What we are seeing now seems more consistent with the "endogenous slowdown" as frictional search costs and one-time hiring impulses abate. A slower growth rate of employment and wages is consistent with a labor market in the process of normalization.

With the risk that realized financial conditions tightening could ultimately "bite" with a lag and the labor market also showing signs of cooling on its own, the case for such rapid rate hikes weakens. Current conditions still justify the Fed's efforts to tighten financial conditions, but they can pursue that effort far more prudently, especially when so much financial conditions tightening has already been priced in.

Rapid 'frontloaded' 75 basis point rate hikes might feel justified when the income growth is historically strong and policy rates are at low levels. But with so much tightening already priced in now, causal uncertainties that surround monetary policy transmission mechanisms point to a more cautious pace of rate hikes, especially now that income growth is showing more signs of slowing.

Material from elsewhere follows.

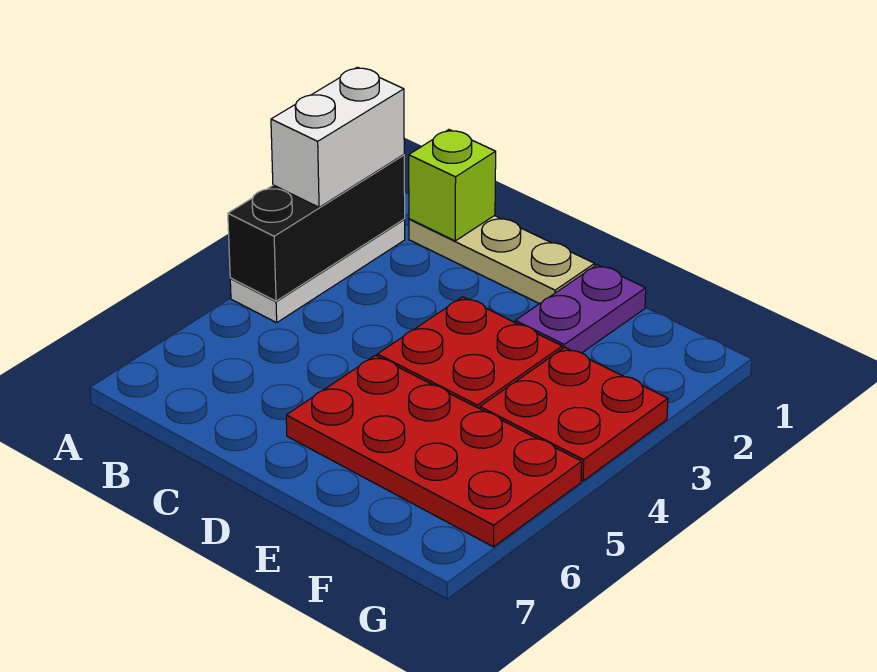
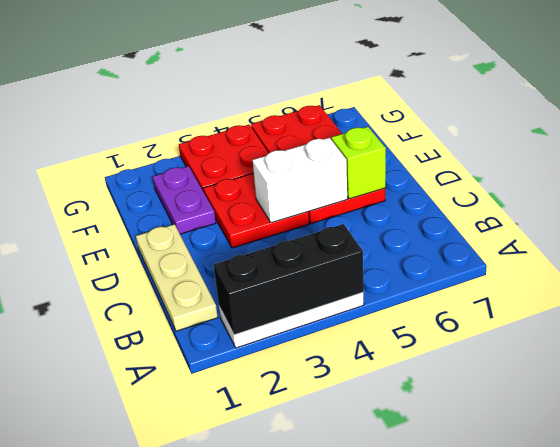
white 1x2 brick [271,67,404,207] -> white 1x2 brick moved to [253,138,347,223]
lime 1x1 brick [409,130,496,241] -> lime 1x1 brick moved to [332,127,386,199]
purple 1x2 plate [515,265,646,353] -> purple 1x2 plate turned to [153,166,216,234]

As noted earlier, employment losses in recessions are not easily reversible, and therefore the stakes are high and rising. The Fed can still tighten further should inflation stay high and income growth run strong, but without foreclosing the possibility of a 'soft landing' that avoids outright employment declines. By moving to a slower pace of rate hikes, the Fed will have more time to evaluate the full effect of their policies and avoid the permanent costs of needlessly overtightening.